Collected data entries
____
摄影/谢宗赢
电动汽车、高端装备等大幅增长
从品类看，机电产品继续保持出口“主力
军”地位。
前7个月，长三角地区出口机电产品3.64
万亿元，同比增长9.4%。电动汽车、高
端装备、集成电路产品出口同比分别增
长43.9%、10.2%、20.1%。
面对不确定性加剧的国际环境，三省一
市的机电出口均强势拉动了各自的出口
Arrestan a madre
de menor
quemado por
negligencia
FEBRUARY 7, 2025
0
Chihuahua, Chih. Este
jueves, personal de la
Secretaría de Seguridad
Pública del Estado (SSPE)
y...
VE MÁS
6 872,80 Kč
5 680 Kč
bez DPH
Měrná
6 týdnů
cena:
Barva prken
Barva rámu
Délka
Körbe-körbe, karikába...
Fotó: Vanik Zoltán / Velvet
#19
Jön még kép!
____
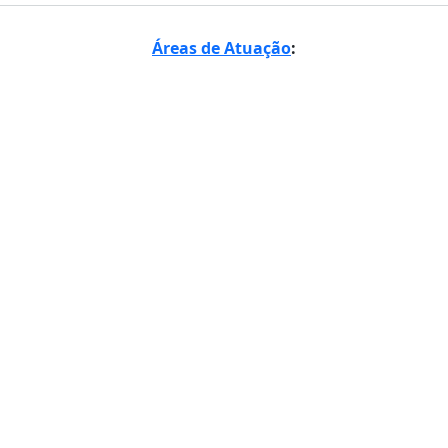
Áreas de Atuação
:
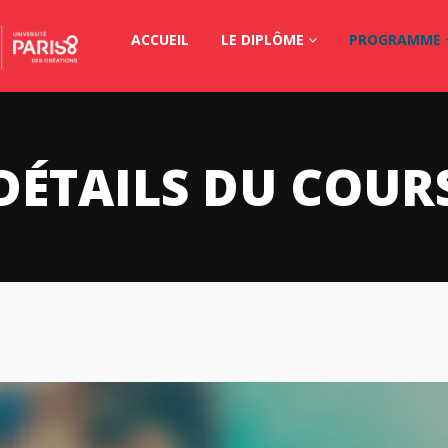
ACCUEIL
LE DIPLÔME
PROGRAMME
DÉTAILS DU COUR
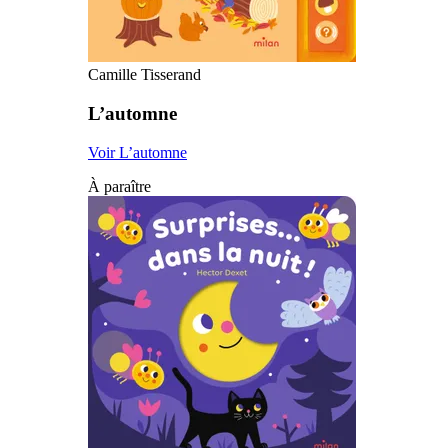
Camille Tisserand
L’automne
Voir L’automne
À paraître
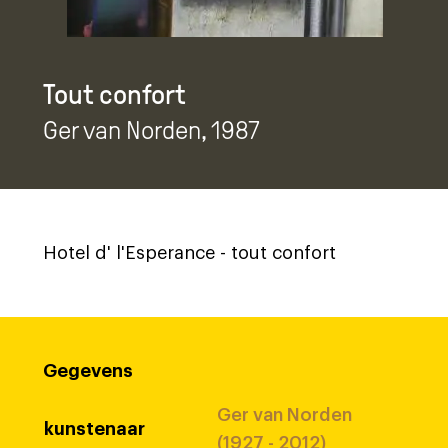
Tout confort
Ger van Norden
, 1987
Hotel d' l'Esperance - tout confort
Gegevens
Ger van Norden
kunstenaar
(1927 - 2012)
____
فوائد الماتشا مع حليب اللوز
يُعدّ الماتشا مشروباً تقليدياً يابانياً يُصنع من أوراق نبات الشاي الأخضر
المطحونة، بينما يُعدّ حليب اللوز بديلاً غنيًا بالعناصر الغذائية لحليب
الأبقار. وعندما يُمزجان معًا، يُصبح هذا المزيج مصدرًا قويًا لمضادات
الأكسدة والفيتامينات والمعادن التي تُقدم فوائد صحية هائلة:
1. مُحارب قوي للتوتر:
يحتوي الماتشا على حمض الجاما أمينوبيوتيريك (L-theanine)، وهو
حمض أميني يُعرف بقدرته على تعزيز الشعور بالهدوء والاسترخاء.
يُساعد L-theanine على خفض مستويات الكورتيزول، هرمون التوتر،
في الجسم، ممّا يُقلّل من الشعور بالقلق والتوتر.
____
◆ **Aim of the exercise**
Could you render the records as a Markdown table with the columns "No." and "Text", starting at the line that contains "Camille Tisserand" and stopping after the line that contains "(1927 - 2012)"? Number each line in "No.", and leave out blank lines and the pictures.

◆ **Answer**
| No. | Text |
|---|---|
| 1 | Camille Tisserand |
| 2 | L’automne |
| 3 | Voir L’automne |
| 4 | À paraître |
| 5 | Tout confort |
| 6 | Ger van Norden |
| 7 | , 1987 |
| 8 | Hotel d' l'Esperance - tout confort |
| 9 | Gegevens |
| 10 | Ger van Norden |
| 11 | kunstenaar |
| 12 | (1927 - 2012) |